**Work order:** Look through the records below for the line with "green tree at l=464, t=129, r=548, b=193: 6638". Return that line and each one after it up to and including the line with "green tree at l=460, t=77, r=515, b=140: 8450", exactly.

(Beginning of Information given)

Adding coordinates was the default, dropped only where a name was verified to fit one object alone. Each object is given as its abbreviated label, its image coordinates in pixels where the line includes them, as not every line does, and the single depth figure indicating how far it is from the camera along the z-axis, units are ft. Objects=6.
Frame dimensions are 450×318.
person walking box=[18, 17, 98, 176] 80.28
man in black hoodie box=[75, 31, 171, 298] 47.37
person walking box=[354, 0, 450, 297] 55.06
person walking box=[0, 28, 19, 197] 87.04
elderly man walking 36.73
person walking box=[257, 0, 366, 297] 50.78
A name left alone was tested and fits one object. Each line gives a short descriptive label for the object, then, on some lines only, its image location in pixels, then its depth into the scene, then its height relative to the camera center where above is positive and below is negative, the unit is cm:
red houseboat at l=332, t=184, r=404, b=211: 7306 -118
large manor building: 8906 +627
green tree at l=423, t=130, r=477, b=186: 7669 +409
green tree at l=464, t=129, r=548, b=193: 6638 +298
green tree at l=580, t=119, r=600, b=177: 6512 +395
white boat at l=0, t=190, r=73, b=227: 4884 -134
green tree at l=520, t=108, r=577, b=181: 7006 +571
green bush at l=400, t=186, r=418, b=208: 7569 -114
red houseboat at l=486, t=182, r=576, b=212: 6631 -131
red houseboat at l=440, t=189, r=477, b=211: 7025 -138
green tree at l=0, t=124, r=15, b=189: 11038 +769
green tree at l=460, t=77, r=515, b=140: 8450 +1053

(End of Information given)
(Beginning of Information given)

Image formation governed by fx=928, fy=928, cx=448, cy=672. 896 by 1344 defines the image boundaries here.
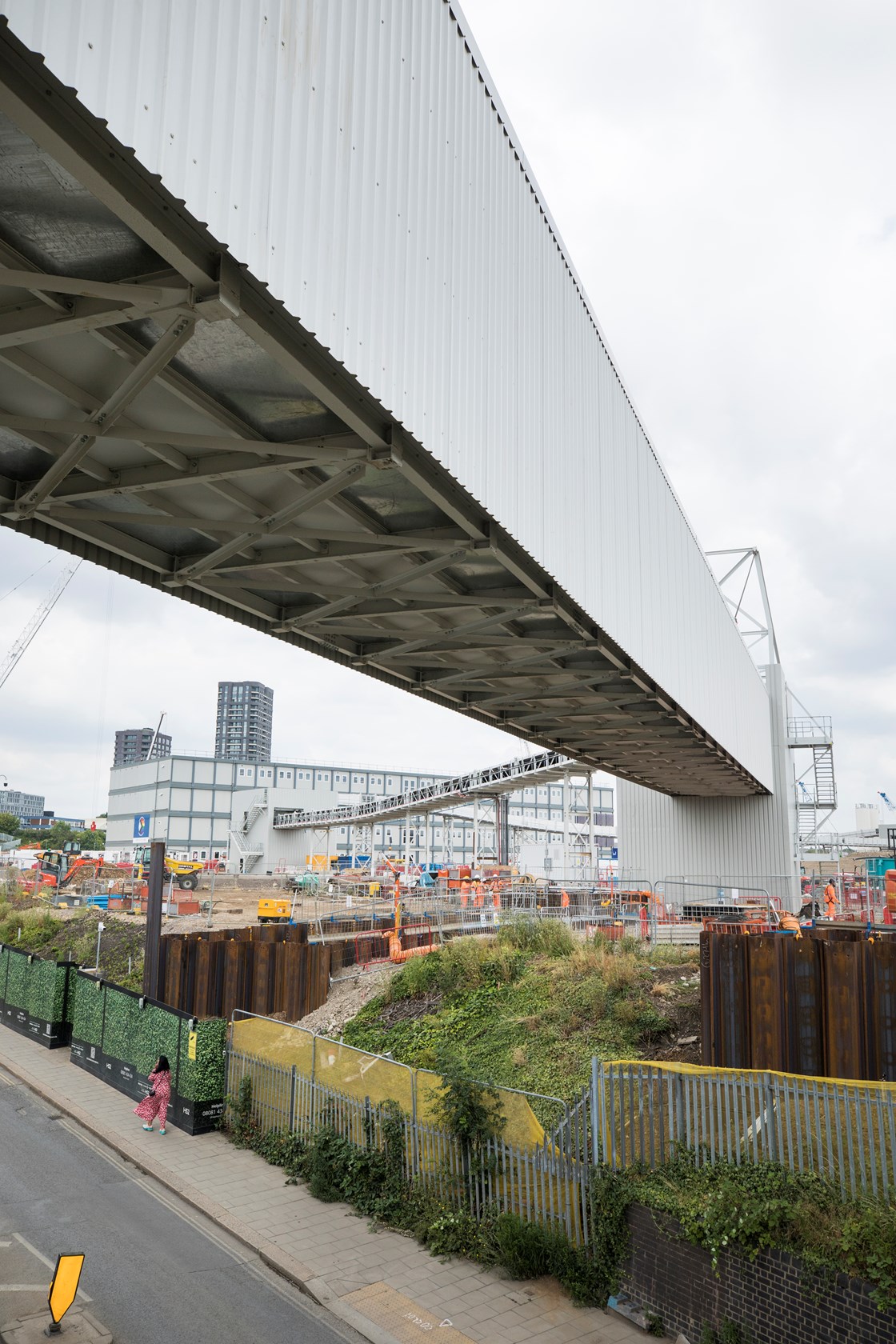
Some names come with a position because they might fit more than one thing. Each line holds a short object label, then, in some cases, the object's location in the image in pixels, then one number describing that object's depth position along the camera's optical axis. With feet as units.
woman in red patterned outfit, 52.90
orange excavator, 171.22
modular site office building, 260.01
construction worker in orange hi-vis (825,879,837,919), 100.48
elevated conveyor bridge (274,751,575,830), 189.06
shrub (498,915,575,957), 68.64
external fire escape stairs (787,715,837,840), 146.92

(End of Information given)
(Beginning of Information given)

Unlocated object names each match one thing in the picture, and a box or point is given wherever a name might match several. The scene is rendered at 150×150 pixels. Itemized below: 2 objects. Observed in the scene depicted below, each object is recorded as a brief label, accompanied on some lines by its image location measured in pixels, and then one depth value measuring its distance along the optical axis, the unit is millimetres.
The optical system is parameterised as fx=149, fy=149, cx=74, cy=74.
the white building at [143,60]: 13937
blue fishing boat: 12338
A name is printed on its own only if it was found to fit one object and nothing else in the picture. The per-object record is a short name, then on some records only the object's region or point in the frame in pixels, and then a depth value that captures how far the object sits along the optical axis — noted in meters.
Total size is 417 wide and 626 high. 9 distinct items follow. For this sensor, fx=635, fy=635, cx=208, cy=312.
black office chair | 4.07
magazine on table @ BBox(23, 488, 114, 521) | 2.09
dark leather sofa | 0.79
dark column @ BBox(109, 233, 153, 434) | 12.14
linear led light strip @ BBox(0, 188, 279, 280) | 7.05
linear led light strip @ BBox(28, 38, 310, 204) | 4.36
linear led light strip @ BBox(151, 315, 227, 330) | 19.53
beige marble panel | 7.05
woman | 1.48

(End of Information given)

**Exercise response:**
green tree at l=464, t=129, r=548, b=193: 6638 +298
green tree at l=580, t=119, r=600, b=177: 6512 +395
white boat at l=0, t=190, r=73, b=227: 4884 -134
green tree at l=520, t=108, r=577, b=181: 7006 +571
green bush at l=400, t=186, r=418, b=208: 7569 -114
red houseboat at l=486, t=182, r=576, b=212: 6631 -131
red houseboat at l=440, t=189, r=477, b=211: 7025 -138
green tree at l=0, t=124, r=15, b=189: 11038 +769
green tree at l=460, t=77, r=515, b=140: 8450 +1053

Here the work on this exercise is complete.